Imagens da TV estatal mostram ele reencenando o ataque Vuhledar e compartilhando suas experiências com crianças da escola primária, onde os professores o apresentam como um herói.
A BBC comparou esta filmagem com fotografias de Andrei de centenas de perfis de mídia social e encontrou uma correspondência - a mesma linha do cabelo, a mesma toupeira no pescoço e evidências claras de uma lesão na perna.
Uma investigação da BBC Eye do Serviço Mundial revela como uma casa de família no leste da Ucrânia se tornou o pano de fundo de três vidas presas em guerra: o proprietário em fuga, o prisioneiro faminto e o soldado russo.
Assista no BBC iPlayer (somente no Reino Unido) ou no canal do YouTube BBC World Service (fora do Reino Unido) Seu nome completo é Andrei Efimkin - um 28-year-old nascido no Extremo Oriente da Rússia.

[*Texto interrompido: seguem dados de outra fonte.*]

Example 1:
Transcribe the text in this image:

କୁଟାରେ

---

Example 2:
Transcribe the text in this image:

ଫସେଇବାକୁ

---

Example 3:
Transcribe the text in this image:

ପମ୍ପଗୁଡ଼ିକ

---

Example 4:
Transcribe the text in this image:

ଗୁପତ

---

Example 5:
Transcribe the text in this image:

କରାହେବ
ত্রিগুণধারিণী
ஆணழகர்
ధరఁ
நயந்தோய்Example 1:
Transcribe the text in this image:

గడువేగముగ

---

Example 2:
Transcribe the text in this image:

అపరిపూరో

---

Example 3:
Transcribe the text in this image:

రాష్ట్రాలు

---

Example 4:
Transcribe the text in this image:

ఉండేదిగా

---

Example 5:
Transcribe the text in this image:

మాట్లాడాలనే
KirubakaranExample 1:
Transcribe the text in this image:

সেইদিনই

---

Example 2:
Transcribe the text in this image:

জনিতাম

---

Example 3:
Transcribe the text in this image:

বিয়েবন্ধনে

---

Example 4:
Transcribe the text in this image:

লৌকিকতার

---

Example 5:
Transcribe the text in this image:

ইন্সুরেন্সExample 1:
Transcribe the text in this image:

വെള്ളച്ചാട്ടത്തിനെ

Entramos em contato com ele e perguntamos sobre o vídeo da Rua Sadovaya, particularmente onde ele passou pelas fotos da família de Marina.
Ele nos disse que estava jogando um “truque psicológico” em si mesmo devido aos tiros que chegavam.
“Eu peguei o álbum e comecei a olhar para as fotos para me distrair”, disse ele.
“Você sabe, na verdade, eu me senti tão sangue frio.
Por um segundo, para ser honesto, esses pensamentos passaram pela minha mente - sobre quem morava aqui." Mas quando perguntado sobre Marina diretamente, Efimkin disse que não queria responder a mais perguntas e terminou a chamada.
Marina está agora na Alemanha.
Com o passar do tempo, ela está tentando construir uma nova vida, aprender uma nova língua e encontrar pedaços de trabalho aqui e ali - mas ela ainda lamenta sua casa perdida em Vuhledar.
“É tão difícil.
Ainda consigo ver a minha casa nos meus sonhos, está sempre na minha cabeça.
Ainda espero que a Ucrânia vença e tudo fique bem, voltaremos”, diz ela.
“Minha terra está lá, o ar é meu.” Mas de volta à Rua Sadovaya, quase nada resta de sua amada casa, que mais uma vez não é mais do que uma concha.
Pode ser reconhecido em imagens de drones tiradas do ar por um ponto azul, onde sua piscina costumava estar, destacando-se em um cenário de escombros cinzentos.